**Exercise directions**. Filter the entries below, keeping only lines with the word "following".

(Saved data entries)
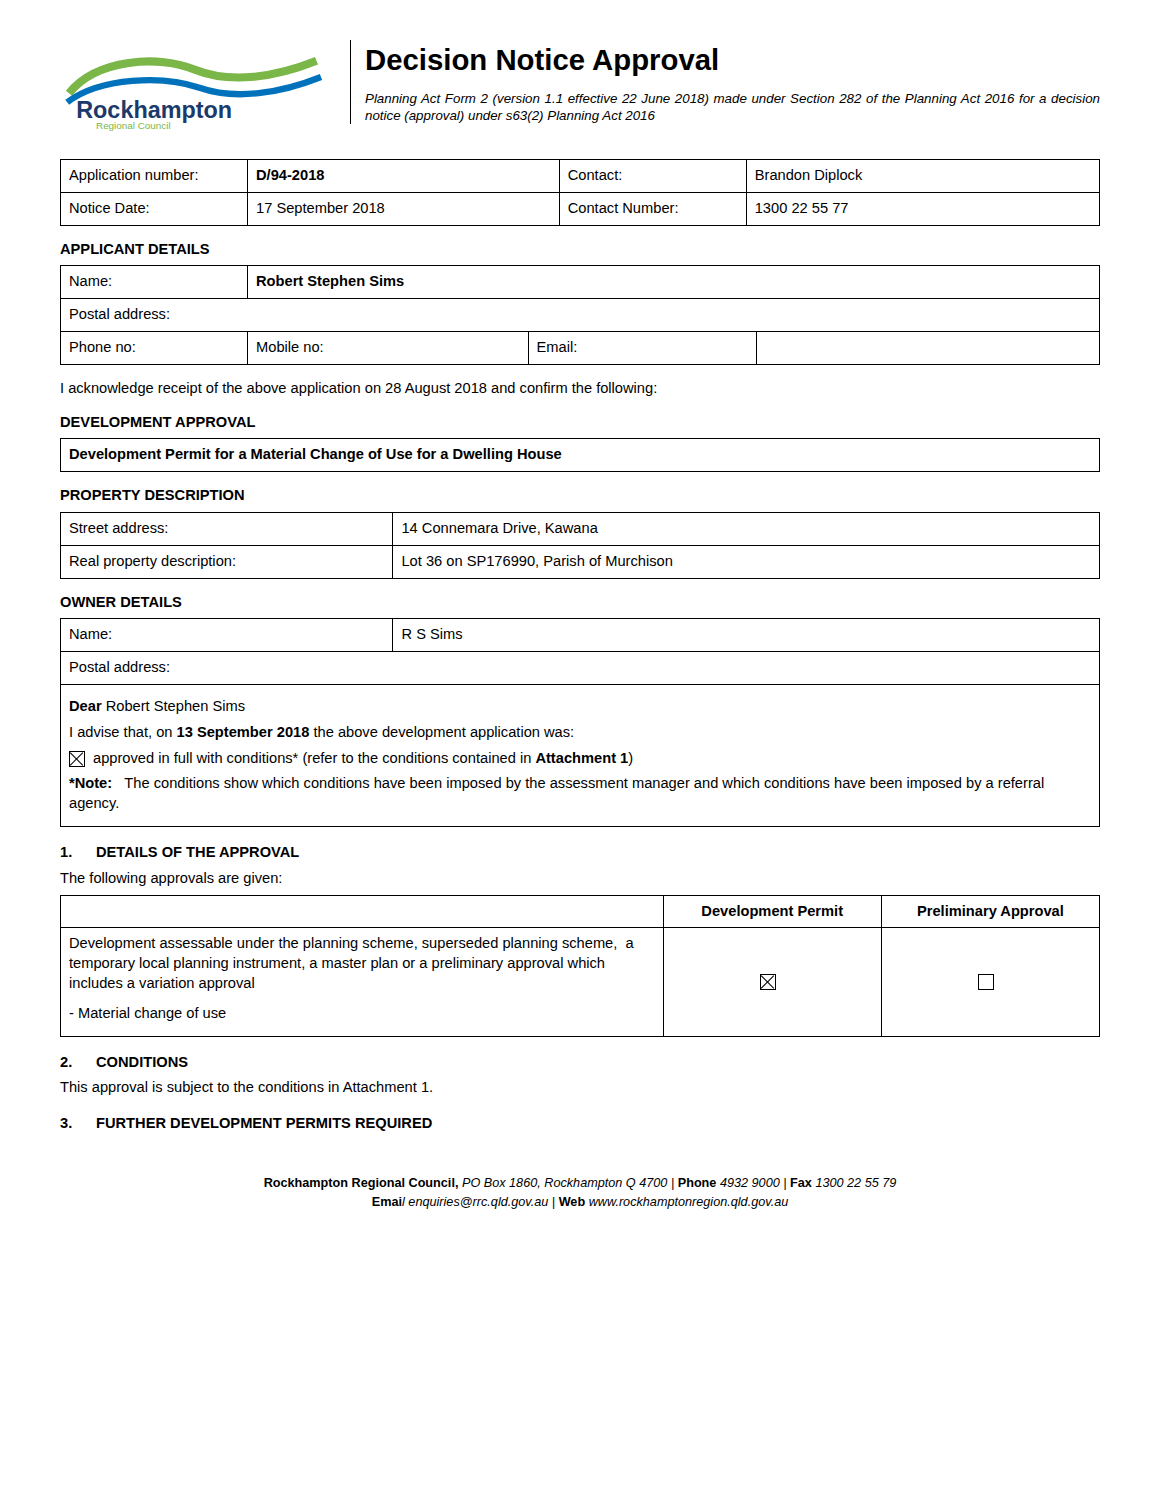Rockhampton Regional Council
Decision Notice Approval
Planning Act Form 2 (version 1.1 effective 22 June 2018) made under Section 282 of the Planning Act 2016 for a decision notice (approval) under s63(2) Planning Act 2016
| Application number: | D/94-2018 | Contact: | Brandon Diplock |
| Notice Date: | 17 September 2018 | Contact Number: | 1300 22 55 77 |
Applicant Details
| Name: | Robert Stephen Sims |
| Postal address: |
| Phone no: | Mobile no: | Email: | |
I acknowledge receipt of the above application on 28 August 2018 and confirm the following:
Development Approval
| Development Permit for a Material Change of Use for a Dwelling House |
Property Description
| Street address: | 14 Connemara Drive, Kawana |
| Real property description: | Lot 36 on SP176990, Parish of Murchison |
Owner Details
| Name: | R S Sims |
| Postal address: |
| Dear Robert Stephen Sims I advise that, on 13 September 2018 the above development application was: approved in full with conditions* (refer to the conditions contained in Attachment 1 ) *Note: The conditions show which conditions have been imposed by the assessment manager and which conditions have been imposed by a referral agency. |
1. DETAILS OF THE APPROVAL
The following approvals are given:
| | Development Permit | Preliminary Approval |
| --- | --- | --- |
| Development assessable under the planning scheme, superseded planning scheme, a temporary local planning instrument, a master plan or a preliminary approval which includes a variation approval - Material change of use | | |
2. CONDITIONS
This approval is subject to the conditions in Attachment 1.
3. FURTHER DEVELOPMENT PERMITS REQUIRED
Rockhampton Regional Council, PO Box 1860, Rockhampton Q 4700 | Phone 4932 9000 | Fax 1300 22 55 79
Email enquiries@rrc.qld.gov.au | Web www.rockhamptonregion.qld.gov.au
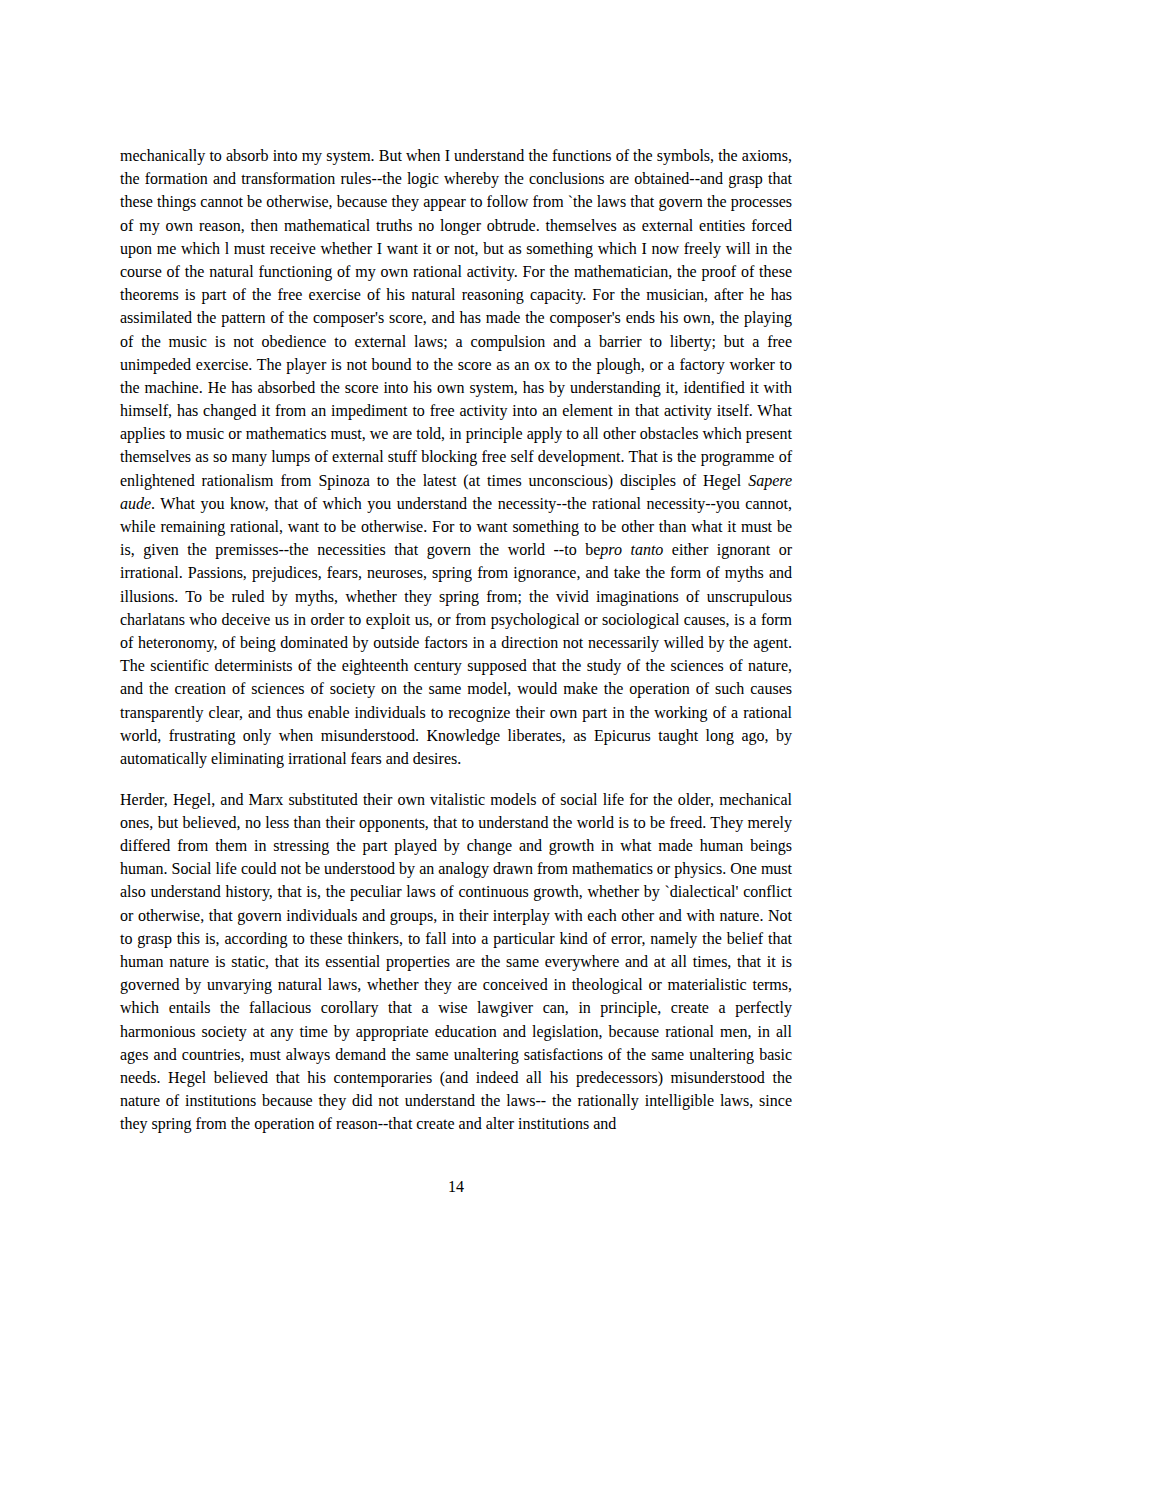mechanically to absorb into my system. But when I understand the functions of the symbols, the axioms, the formation and transformation rules--the logic whereby the conclusions are obtained--and grasp that these things cannot be otherwise, because they appear to follow from `the laws that govern the processes of my own reason, then mathematical truths no longer obtrude. themselves as external entities forced upon me which l must receive whether I want it or not, but as something which I now freely will in the course of the natural functioning of my own rational activity. For the mathematician, the proof of these theorems is part of the free exercise of his natural reasoning capacity. For the musician, after he has assimilated the pattern of the composer's score, and has made the composer's ends his own, the playing of the music is not obedience to external laws; a compulsion and a barrier to liberty; but a free unimpeded exercise. The player is not bound to the score as an ox to the plough, or a factory worker to the machine. He has absorbed the score into his own system, has by understanding it, identified it with himself, has changed it from an impediment to free activity into an element in that activity itself. What applies to music or mathematics must, we are told, in principle apply to all other obstacles which present themselves as so many lumps of external stuff blocking free self development. That is the programme of enlightened rationalism from Spinoza to the latest (at times unconscious) disciples of Hegel Sapere aude. What you know, that of which you understand the necessity--the rational necessity--you cannot, while remaining rational, want to be otherwise. For to want something to be other than what it must be is, given the premisses--the necessities that govern the world --to bepro tanto either ignorant or irrational. Passions, prejudices, fears, neuroses, spring from ignorance, and take the form of myths and illusions. To be ruled by myths, whether they spring from; the vivid imaginations of unscrupulous charlatans who deceive us in order to exploit us, or from psychological or sociological causes, is a form of heteronomy, of being dominated by outside factors in a direction not necessarily willed by the agent. The scientific determinists of the eighteenth century supposed that the study of the sciences of nature, and the creation of sciences of society on the same model, would make the operation of such causes transparently clear, and thus enable individuals to recognize their own part in the working of a rational world, frustrating only when misunderstood. Knowledge liberates, as Epicurus taught long ago, by automatically eliminating irrational fears and desires.
Herder, Hegel, and Marx substituted their own vitalistic models of social life for the older, mechanical ones, but believed, no less than their opponents, that to understand the world is to be freed. They merely differed from them in stressing the part played by change and growth in what made human beings human. Social life could not be understood by an analogy drawn from mathematics or physics. One must also understand history, that is, the peculiar laws of continuous growth, whether by `dialectical' conflict or otherwise, that govern individuals and groups, in their interplay with each other and with nature. Not to grasp this is, according to these thinkers, to fall into a particular kind of error, namely the belief that human nature is static, that its essential properties are the same everywhere and at all times, that it is governed by unvarying natural laws, whether they are conceived in theological or materialistic terms, which entails the fallacious corollary that a wise lawgiver can, in principle, create a perfectly harmonious society at any time by appropriate education and legislation, because rational men, in all ages and countries, must always demand the same unaltering satisfactions of the same unaltering basic needs. Hegel believed that his contemporaries (and indeed all his predecessors) misunderstood the nature of institutions because they did not understand the laws-- the rationally intelligible laws, since they spring from the operation of reason--that create and alter institutions and
14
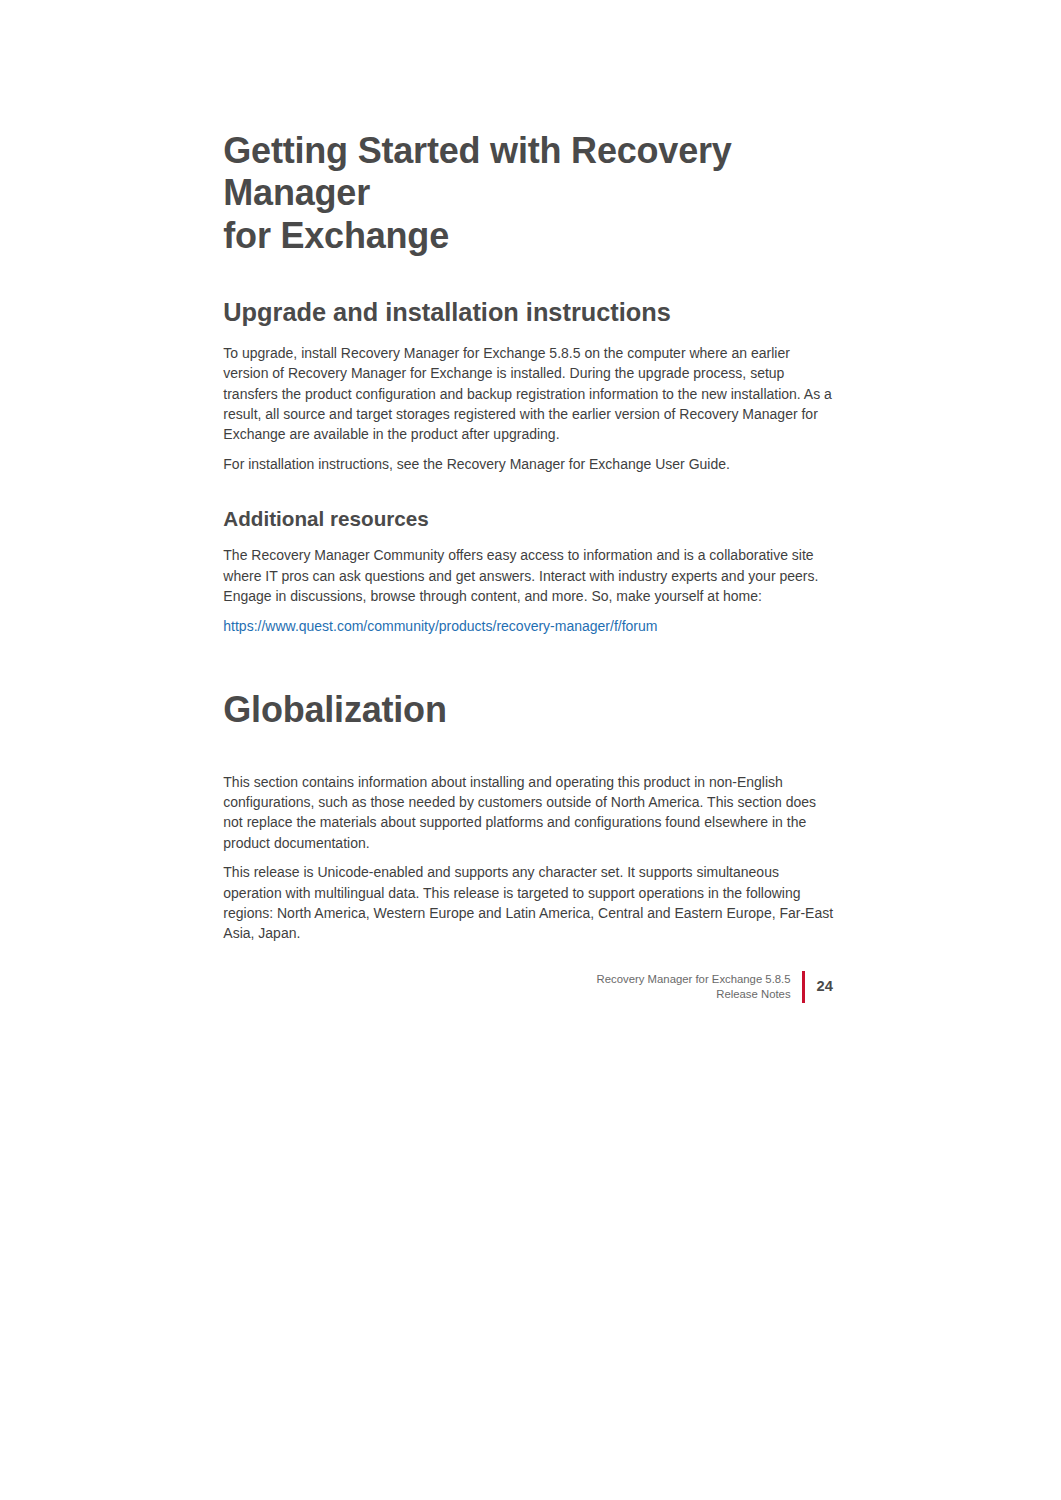Getting Started with Recovery Manager
for Exchange
Upgrade and installation instructions
To upgrade, install Recovery Manager for Exchange 5.8.5 on the computer where an earlier version of Recovery Manager for Exchange is installed. During the upgrade process, setup transfers the product configuration and backup registration information to the new installation. As a result, all source and target storages registered with the earlier version of Recovery Manager for Exchange are available in the product after upgrading.
For installation instructions, see the Recovery Manager for Exchange User Guide.
Additional resources
The Recovery Manager Community offers easy access to information and is a collaborative site where IT pros can ask questions and get answers. Interact with industry experts and your peers. Engage in discussions, browse through content, and more. So, make yourself at home:
https://www.quest.com/community/products/recovery-manager/f/forum
Globalization
This section contains information about installing and operating this product in non-English configurations, such as those needed by customers outside of North America. This section does not replace the materials about supported platforms and configurations found elsewhere in the product documentation.
This release is Unicode-enabled and supports any character set. It supports simultaneous operation with multilingual data. This release is targeted to support operations in the following regions: North America, Western Europe and Latin America, Central and Eastern Europe, Far-East Asia, Japan.
Recovery Manager for Exchange 5.8.5
Release Notes
24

**Answer space**.
I acknowledge receipt of the above application on 28 August 2018 and confirm the following:
The following approvals are given:
This release is Unicode-enabled and supports any character set. It supports simultaneous operation with multilingual data. This release is targeted to support operations in the following regions: North America, Western Europe and Latin America, Central and Eastern Europe, Far-East Asia, Japan.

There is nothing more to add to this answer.